Work task: Report every line of the entries below that contains the string "image", copying each such line in full. Case counts, so only matches with the same capitalization qualify.

Data shown:

..............................

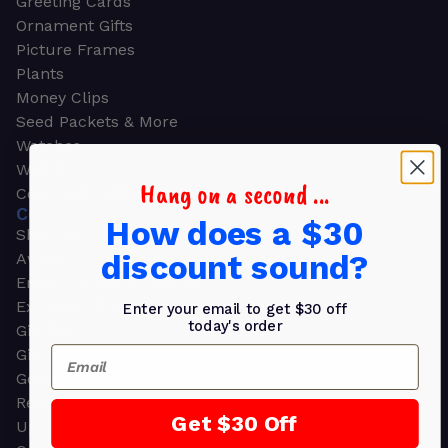
Greeting Cards
Ornament Gifts
Picture Frames
Plants
Money Clips
Seed Packets & More
Watches
Wallets
Hang on a second ...
Corporate Gifts
CORPORATE GIFTS
How does a $30
Shop all
discount sound?
Awards
Employee Appreciation
Executive Pens
Enter your email to get $30 off
today's order
Gift Bags
Email
Gift Sets & Kits
Gourmet Gift Baskets & Boxes
Retirement Gifts
Get $30 Off
Upscale Bags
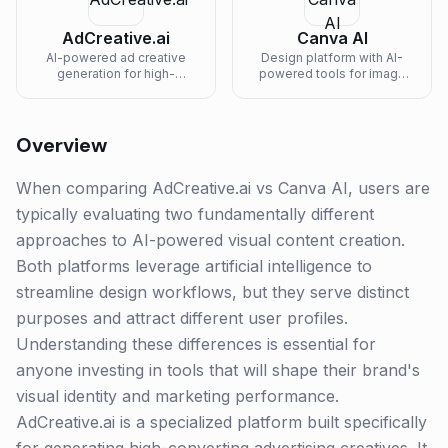
AdCreative.ai
Canva AI
AI-powered ad creative
Design platform with AI-
generation for high-
powered tools for image
performing social media
generation, text-to-image,
and display ads.
magic eraser, and brand-
consistent content creation.
Overview
When comparing AdCreative.ai vs Canva AI, users are
typically evaluating two fundamentally different
approaches to AI-powered visual content creation.
Both platforms leverage artificial intelligence to
streamline design workflows, but they serve distinct
purposes and attract different user profiles.
Understanding these differences is essential for
anyone investing in tools that will shape their brand's
visual identity and marketing performance.
AdCreative.ai is a specialized platform built specifically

..............................

Exercise answer:
powered tools for image
generation, text-to-image,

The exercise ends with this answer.